Powers of a Company Director
Collectively and in principle, the directors are responsible for directing and managing the company. The articles, the CAMA, or other legislation may confer specific powers on directors and in that regard, they are expected to exercise the powers. Some of such powers have been mentioned in relation to the duties of directors. Others include:
(i) Allotment of shares
Directors are authorized to allot shares. Shares may only be allotted upon the directives of the members in general meetings or in line with the provisions of the articles. In doing so, the directors are expected to act bona fide and in the interest of the company.
(il) Management of the company
It is within the powers of the directors to manage the company on behalf of the shareholders. This is part of the popular agency theory in corporate governance. In doing this, the directors may enter into contracts and bind the company but must act reasonably within the provisions of the articles of association, and in some cases, subject to ratification of members in general meetings. Directors are not agents of the shareholders for the purpose of this power. They are deemed to act for the company as a legal entity.
To that extent, in their dealings with the company, they do not have to be instructed by the members in carrying out their day-to-day activities.
(iii) Forfeiture of shares
It is within the powers, and in fact, duties of the directors to make calls on shares and in the event of non-receipt of amounts due, to follow the appropriate procedure to order a forfeiture of such shares.
Liabilities of Company Directors
Since directors manage the day-to-day affairs of the company, they naturally will incur certain liabilities for which they may individually and collectively be held responsible.

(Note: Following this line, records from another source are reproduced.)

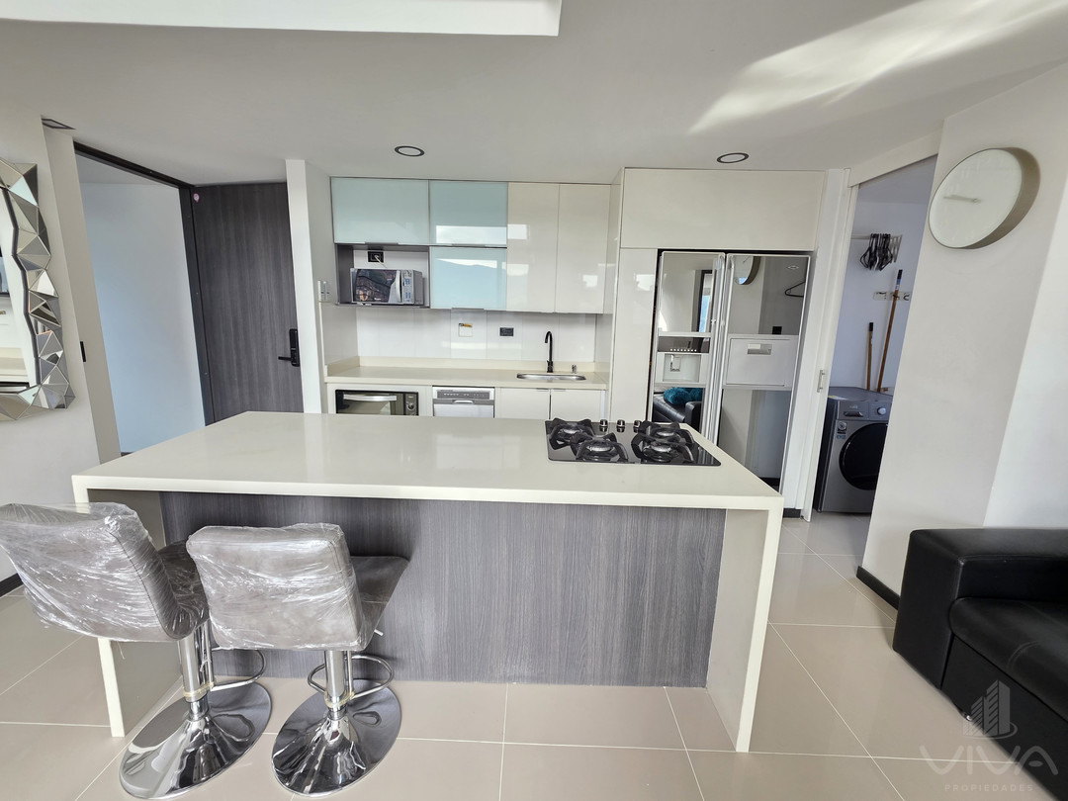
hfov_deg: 106.2
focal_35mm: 13
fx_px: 401
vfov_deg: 89.9
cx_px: 534
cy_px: 400
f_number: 1.9
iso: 200
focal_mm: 2.2
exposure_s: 1/120
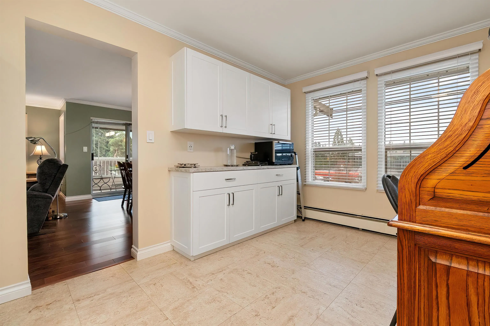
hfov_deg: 100.4
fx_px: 204
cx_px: 245
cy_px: 163
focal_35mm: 15
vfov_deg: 77.3
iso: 320
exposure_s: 1/60
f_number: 7.1
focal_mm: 10
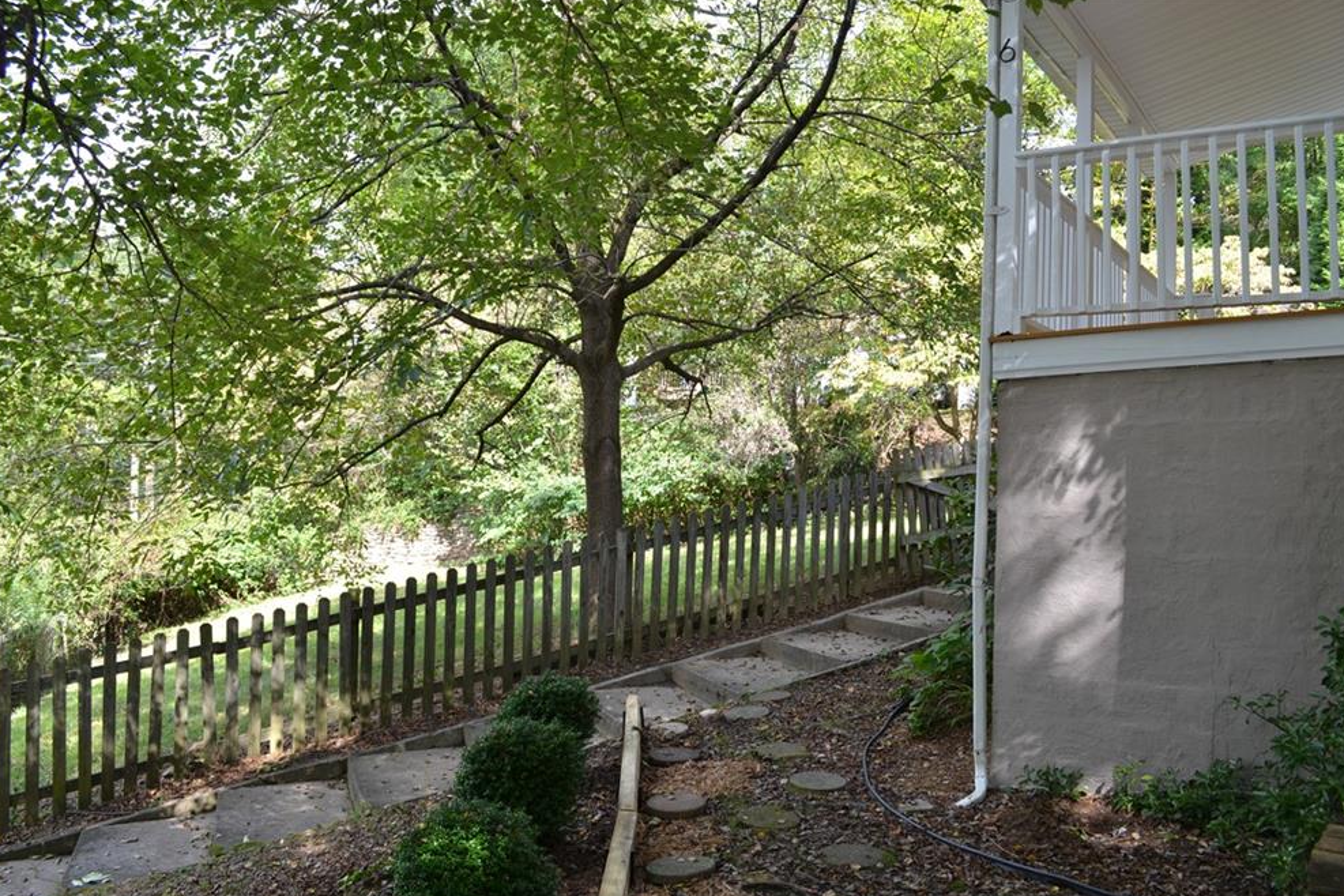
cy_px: 459
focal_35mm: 28
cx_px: 686
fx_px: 1045
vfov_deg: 46.4
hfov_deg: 65.5
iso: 160
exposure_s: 1/60
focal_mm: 18
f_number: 5.6
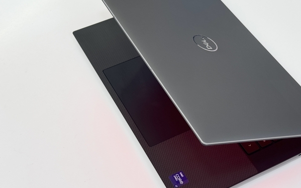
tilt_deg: -47.8
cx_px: 179
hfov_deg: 30.1
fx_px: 558
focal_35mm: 68
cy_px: 76
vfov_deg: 19.1
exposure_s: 1/135
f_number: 1.78
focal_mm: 6.76
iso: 80
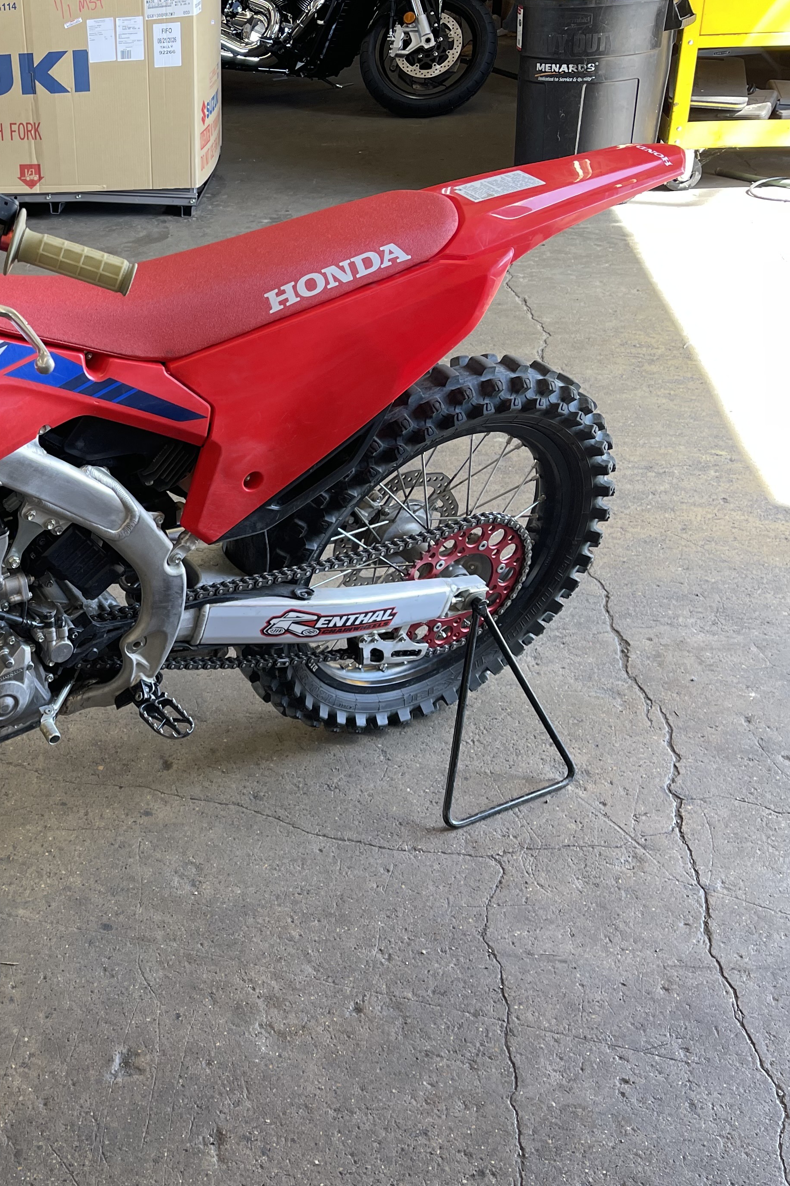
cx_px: 8
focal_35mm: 38
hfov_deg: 32.4
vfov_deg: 50.7
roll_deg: +5.1
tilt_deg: -30.3
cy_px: 585
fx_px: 1251
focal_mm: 5.1
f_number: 1.6
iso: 80
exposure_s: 1/120
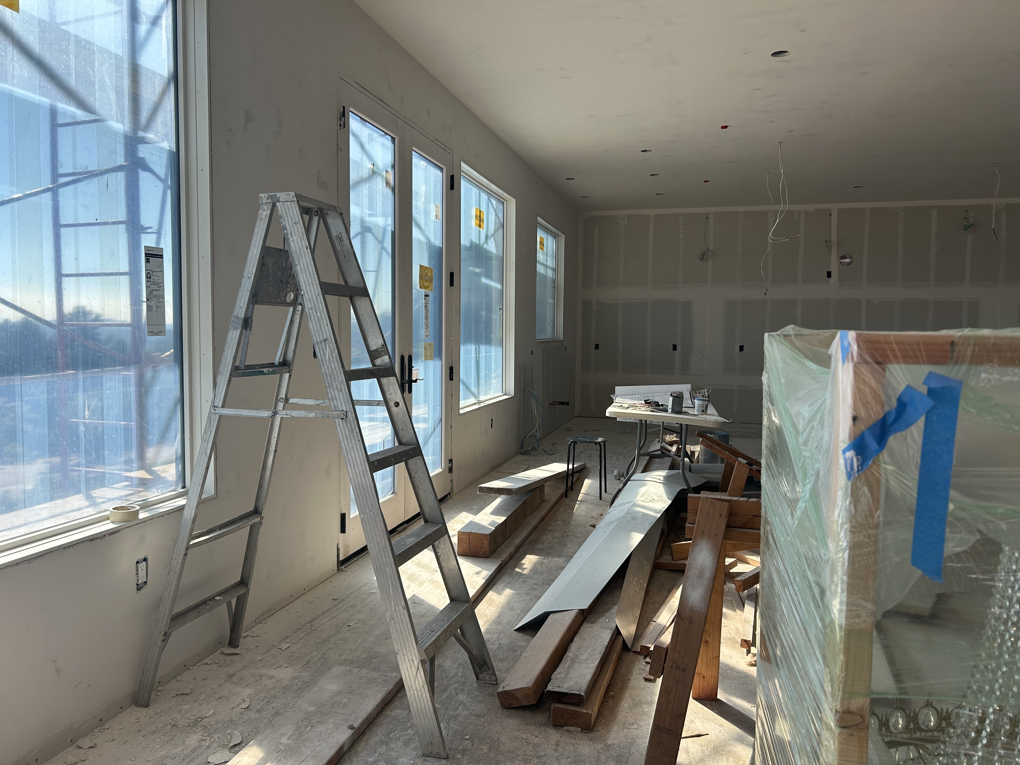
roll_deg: -0.7
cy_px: 382
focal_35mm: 26
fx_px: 766
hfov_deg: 67.3
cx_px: 510
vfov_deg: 53.1
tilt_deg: -3.2
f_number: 1.5
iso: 50
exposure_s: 1/1000
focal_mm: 5.7
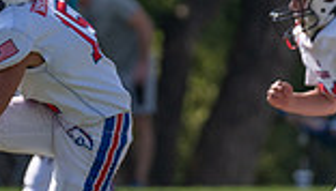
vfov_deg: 1.2
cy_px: 151
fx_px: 8886
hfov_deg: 2.2
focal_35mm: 994
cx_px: -25
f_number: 3.5
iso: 100
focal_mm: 200
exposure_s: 1/2500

Some of these liabilities arise out of violation of law or breach of contract with third parties. Liability may also arise as a result of a breach of fiduciary duties of individual directors. A few of these liabilities are listed below:
- Liability to pay penalty for persistent default in matters of compliance with the requirement of CAMA, the Investment and Securities Act, 2007, listing rules, etc.
- Liability to give an account of any secret profit made in dealings with or on behalf of the company.
- There can be criminal liability for the wrongful execution of company transactions. For example, running a business without a license when one is required or failing to renew an existing one.
- Liability for breach of contract with third parties in relation to transactions involving the company.
- A director is liable for the debt of a company if he knowingly continues trading six months after the number of members falls below two (Section 93 of CAMA).